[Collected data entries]
※ ※ ※
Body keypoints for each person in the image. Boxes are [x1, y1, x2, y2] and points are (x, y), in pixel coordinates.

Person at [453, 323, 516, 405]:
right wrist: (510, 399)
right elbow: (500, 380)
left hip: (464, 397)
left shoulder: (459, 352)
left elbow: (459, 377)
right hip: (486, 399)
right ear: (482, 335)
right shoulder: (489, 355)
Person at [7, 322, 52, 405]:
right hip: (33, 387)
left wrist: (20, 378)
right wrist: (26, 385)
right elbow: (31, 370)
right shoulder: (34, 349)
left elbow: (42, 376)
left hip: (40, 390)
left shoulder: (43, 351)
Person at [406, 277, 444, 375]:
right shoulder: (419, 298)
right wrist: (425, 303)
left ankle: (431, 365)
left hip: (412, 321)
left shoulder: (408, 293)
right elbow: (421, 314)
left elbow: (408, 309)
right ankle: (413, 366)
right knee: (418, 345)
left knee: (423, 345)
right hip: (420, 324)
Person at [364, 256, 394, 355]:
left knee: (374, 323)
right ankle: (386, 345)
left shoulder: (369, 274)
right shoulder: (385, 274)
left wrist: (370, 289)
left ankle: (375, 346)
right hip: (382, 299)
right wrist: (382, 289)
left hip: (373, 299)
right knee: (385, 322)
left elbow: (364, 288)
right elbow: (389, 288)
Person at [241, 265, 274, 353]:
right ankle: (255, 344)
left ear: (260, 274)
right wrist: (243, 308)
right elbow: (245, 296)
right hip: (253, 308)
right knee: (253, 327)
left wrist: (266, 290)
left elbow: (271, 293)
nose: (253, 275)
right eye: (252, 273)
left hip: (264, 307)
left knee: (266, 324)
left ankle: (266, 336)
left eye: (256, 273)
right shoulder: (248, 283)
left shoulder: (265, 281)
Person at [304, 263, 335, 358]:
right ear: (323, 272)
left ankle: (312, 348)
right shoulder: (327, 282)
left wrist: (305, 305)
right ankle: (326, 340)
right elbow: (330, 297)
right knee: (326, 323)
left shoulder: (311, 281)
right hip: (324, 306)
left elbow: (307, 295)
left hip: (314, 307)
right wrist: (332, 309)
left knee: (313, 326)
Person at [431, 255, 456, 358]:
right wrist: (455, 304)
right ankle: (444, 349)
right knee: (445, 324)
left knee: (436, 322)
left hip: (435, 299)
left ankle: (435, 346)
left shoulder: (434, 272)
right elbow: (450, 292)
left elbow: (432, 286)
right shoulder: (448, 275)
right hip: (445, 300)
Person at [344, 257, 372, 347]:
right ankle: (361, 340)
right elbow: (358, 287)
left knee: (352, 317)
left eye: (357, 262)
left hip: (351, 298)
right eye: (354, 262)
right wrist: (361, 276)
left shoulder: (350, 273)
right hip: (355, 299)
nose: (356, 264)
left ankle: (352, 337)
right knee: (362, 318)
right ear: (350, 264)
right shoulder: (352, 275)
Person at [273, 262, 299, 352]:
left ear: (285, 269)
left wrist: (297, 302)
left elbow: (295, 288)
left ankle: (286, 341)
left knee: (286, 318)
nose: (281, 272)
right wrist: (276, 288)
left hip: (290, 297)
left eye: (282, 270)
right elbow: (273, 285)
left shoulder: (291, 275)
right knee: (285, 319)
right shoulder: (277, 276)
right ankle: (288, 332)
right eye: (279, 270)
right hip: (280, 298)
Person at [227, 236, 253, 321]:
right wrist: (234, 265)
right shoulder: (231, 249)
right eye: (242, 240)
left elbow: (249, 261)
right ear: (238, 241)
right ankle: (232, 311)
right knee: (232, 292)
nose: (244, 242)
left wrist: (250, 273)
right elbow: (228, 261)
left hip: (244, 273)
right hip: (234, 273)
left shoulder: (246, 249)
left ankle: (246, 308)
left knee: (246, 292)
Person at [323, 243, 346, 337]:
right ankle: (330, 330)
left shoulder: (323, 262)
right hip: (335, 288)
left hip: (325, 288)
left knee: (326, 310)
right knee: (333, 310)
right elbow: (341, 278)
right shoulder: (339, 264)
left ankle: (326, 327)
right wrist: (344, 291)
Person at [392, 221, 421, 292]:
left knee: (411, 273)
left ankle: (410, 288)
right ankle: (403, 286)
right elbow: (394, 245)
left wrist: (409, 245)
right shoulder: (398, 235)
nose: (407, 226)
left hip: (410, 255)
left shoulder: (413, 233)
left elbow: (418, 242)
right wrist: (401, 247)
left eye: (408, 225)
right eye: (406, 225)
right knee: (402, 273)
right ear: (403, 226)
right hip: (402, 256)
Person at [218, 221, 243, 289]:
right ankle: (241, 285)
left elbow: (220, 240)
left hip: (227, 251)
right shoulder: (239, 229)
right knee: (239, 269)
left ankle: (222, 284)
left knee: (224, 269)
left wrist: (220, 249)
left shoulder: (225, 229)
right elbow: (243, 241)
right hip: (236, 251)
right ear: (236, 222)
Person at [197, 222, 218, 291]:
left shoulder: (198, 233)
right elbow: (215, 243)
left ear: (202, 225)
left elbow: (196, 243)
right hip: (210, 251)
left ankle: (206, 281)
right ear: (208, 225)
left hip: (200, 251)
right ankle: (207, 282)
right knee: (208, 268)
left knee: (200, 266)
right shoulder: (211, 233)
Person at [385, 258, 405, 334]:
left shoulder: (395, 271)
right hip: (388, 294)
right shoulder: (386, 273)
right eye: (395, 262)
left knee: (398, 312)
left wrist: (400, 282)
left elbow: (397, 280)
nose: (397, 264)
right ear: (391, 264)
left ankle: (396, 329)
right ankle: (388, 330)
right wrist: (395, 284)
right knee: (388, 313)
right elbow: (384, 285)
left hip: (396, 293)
※ ※ ※
• Task prompt
Start with the line that contains "right wrist: (344, 291)", end with the last line of the entries, and please retype every line in that span exactly, with no others.

• Response below
right wrist: (344, 291)
Person at [392, 221, 421, 292]:
left knee: (411, 273)
left ankle: (410, 288)
right ankle: (403, 286)
right elbow: (394, 245)
left wrist: (409, 245)
right shoulder: (398, 235)
nose: (407, 226)
left hip: (410, 255)
left shoulder: (413, 233)
left elbow: (418, 242)
right wrist: (401, 247)
left eye: (408, 225)
right eye: (406, 225)
right knee: (402, 273)
right ear: (403, 226)
right hip: (402, 256)
Person at [218, 221, 243, 289]:
right ankle: (241, 285)
left elbow: (220, 240)
left hip: (227, 251)
right shoulder: (239, 229)
right knee: (239, 269)
left ankle: (222, 284)
left knee: (224, 269)
left wrist: (220, 249)
left shoulder: (225, 229)
right elbow: (243, 241)
right hip: (236, 251)
right ear: (236, 222)
Person at [197, 222, 218, 291]:
left shoulder: (198, 233)
right elbow: (215, 243)
left ear: (202, 225)
left elbow: (196, 243)
right hip: (210, 251)
left ankle: (206, 281)
right ear: (208, 225)
left hip: (200, 251)
right ankle: (207, 282)
right knee: (208, 268)
left knee: (200, 266)
right shoulder: (211, 233)
Person at [385, 258, 405, 334]:
left shoulder: (395, 271)
right hip: (388, 294)
right shoulder: (386, 273)
right eye: (395, 262)
left knee: (398, 312)
left wrist: (400, 282)
left elbow: (397, 280)
nose: (397, 264)
right ear: (391, 264)
left ankle: (396, 329)
right ankle: (388, 330)
right wrist: (395, 284)
right knee: (388, 313)
right elbow: (384, 285)
left hip: (396, 293)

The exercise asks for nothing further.